Records from a data source

◇ ◇ ◇

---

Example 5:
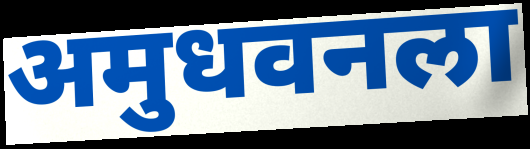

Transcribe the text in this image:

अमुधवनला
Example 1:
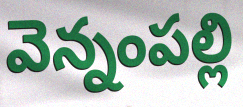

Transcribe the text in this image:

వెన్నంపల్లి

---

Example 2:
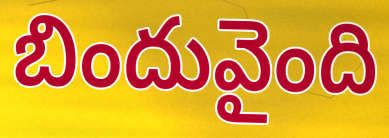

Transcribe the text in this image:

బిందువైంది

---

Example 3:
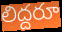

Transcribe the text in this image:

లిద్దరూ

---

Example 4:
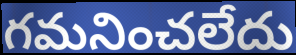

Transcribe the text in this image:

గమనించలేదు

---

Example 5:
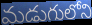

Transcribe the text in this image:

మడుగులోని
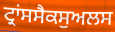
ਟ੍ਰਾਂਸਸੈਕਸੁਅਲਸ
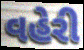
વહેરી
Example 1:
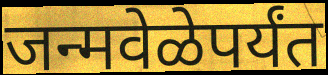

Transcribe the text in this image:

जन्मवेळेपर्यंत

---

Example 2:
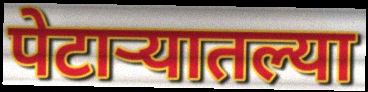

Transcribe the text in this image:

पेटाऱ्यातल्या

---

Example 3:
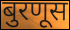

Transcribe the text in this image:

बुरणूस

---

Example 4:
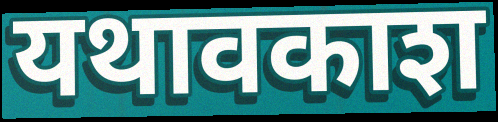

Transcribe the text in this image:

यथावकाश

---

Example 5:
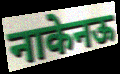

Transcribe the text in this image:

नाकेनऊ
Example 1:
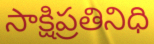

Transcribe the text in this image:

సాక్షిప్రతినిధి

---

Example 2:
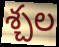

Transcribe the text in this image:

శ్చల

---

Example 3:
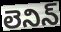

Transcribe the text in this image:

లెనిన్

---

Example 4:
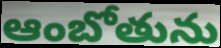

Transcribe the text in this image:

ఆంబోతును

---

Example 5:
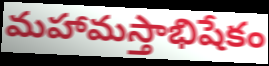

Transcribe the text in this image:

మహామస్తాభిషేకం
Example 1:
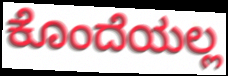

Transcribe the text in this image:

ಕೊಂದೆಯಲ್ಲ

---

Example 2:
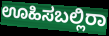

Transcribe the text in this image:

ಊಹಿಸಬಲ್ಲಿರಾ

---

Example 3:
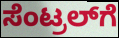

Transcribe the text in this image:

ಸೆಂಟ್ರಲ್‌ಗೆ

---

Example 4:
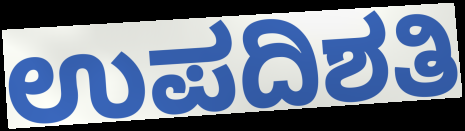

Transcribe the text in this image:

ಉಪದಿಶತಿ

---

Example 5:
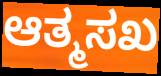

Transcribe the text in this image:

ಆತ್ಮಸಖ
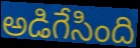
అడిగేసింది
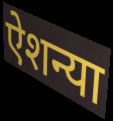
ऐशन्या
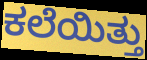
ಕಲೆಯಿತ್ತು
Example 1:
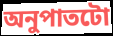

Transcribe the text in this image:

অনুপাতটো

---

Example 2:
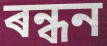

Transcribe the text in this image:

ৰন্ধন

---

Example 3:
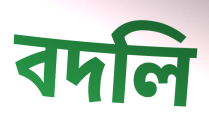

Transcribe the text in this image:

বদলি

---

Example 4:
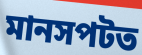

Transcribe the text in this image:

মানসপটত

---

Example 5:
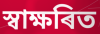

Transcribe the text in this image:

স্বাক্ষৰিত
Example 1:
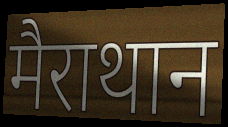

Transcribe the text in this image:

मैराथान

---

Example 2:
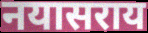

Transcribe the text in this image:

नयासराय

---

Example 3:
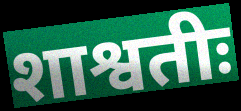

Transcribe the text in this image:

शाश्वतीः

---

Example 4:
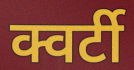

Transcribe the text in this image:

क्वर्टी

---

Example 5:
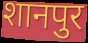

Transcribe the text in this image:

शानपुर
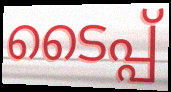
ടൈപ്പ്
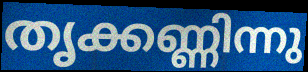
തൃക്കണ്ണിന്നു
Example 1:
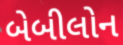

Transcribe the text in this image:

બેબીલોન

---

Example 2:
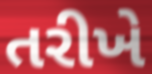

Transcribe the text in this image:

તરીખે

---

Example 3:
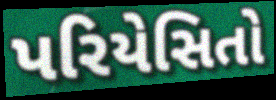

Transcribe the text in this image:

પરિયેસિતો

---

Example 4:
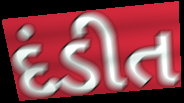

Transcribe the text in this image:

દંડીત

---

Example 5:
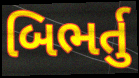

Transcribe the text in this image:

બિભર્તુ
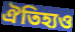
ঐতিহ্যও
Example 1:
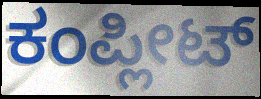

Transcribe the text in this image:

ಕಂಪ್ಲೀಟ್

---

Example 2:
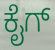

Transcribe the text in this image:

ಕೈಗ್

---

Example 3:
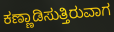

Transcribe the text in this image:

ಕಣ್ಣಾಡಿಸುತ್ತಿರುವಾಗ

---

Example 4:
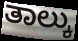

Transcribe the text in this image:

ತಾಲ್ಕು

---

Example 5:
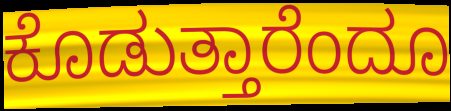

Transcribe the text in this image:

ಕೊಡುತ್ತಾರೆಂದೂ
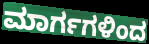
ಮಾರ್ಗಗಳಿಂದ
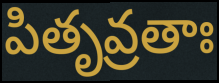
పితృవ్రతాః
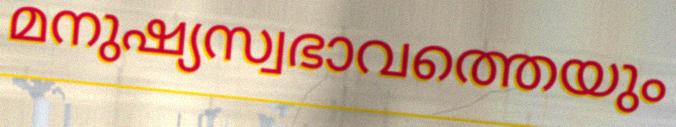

◇ ◇ ◇

*WHAT TO DO*
The entries are to be copied exactly, and each image is to be omitted.

*WRITTEN ANSWER*
---

Example 5:

Transcribe the text in this image:

अमुधवनला
Example 1:

Transcribe the text in this image:

వెన్నంపల్లి

---

Example 2:

Transcribe the text in this image:

బిందువైంది

---

Example 3:

Transcribe the text in this image:

లిద్దరూ

---

Example 4:

Transcribe the text in this image:

గమనించలేదు

---

Example 5:

Transcribe the text in this image:

మడుగులోని
ਟ੍ਰਾਂਸਸੈਕਸੁਅਲਸ
વહેરી
Example 1:

Transcribe the text in this image:

जन्मवेळेपर्यंत

---

Example 2:

Transcribe the text in this image:

पेटाऱ्यातल्या

---

Example 3:

Transcribe the text in this image:

बुरणूस

---

Example 4:

Transcribe the text in this image:

यथावकाश

---

Example 5:

Transcribe the text in this image:

नाकेनऊ
Example 1:

Transcribe the text in this image:

సాక్షిప్రతినిధి

---

Example 2:

Transcribe the text in this image:

శ్చల

---

Example 3:

Transcribe the text in this image:

లెనిన్

---

Example 4:

Transcribe the text in this image:

ఆంబోతును

---

Example 5:

Transcribe the text in this image:

మహామస్తాభిషేకం
Example 1:

Transcribe the text in this image:

ಕೊಂದೆಯಲ್ಲ

---

Example 2:

Transcribe the text in this image:

ಊಹಿಸಬಲ್ಲಿರಾ

---

Example 3:

Transcribe the text in this image:

ಸೆಂಟ್ರಲ್‌ಗೆ

---

Example 4:

Transcribe the text in this image:

ಉಪದಿಶತಿ

---

Example 5:

Transcribe the text in this image:

ಆತ್ಮಸಖ
అడిగేసింది
ऐशन्या
ಕಲೆಯಿತ್ತು
Example 1:

Transcribe the text in this image:

অনুপাতটো

---

Example 2:

Transcribe the text in this image:

ৰন্ধন

---

Example 3:

Transcribe the text in this image:

বদলি

---

Example 4:

Transcribe the text in this image:

মানসপটত

---

Example 5:

Transcribe the text in this image:

স্বাক্ষৰিত
Example 1:

Transcribe the text in this image:

मैराथान

---

Example 2:

Transcribe the text in this image:

नयासराय

---

Example 3:

Transcribe the text in this image:

शाश्वतीः

---

Example 4:

Transcribe the text in this image:

क्वर्टी

---

Example 5:

Transcribe the text in this image:

शानपुर
ടൈപ്പ്
തൃക്കണ്ണിന്നു
Example 1:

Transcribe the text in this image:

બેબીલોન

---

Example 2:

Transcribe the text in this image:

તરીખે

---

Example 3:

Transcribe the text in this image:

પરિયેસિતો

---

Example 4:

Transcribe the text in this image:

દંડીત

---

Example 5:

Transcribe the text in this image:

બિભર્તુ
ঐতিহ্যও
Example 1:

Transcribe the text in this image:

ಕಂಪ್ಲೀಟ್

---

Example 2:

Transcribe the text in this image:

ಕೈಗ್

---

Example 3:

Transcribe the text in this image:

ಕಣ್ಣಾಡಿಸುತ್ತಿರುವಾಗ

---

Example 4:

Transcribe the text in this image:

ತಾಲ್ಕು

---

Example 5:

Transcribe the text in this image:

ಕೊಡುತ್ತಾರೆಂದೂ
ಮಾರ್ಗಗಳಿಂದ
పితృవ్రతాః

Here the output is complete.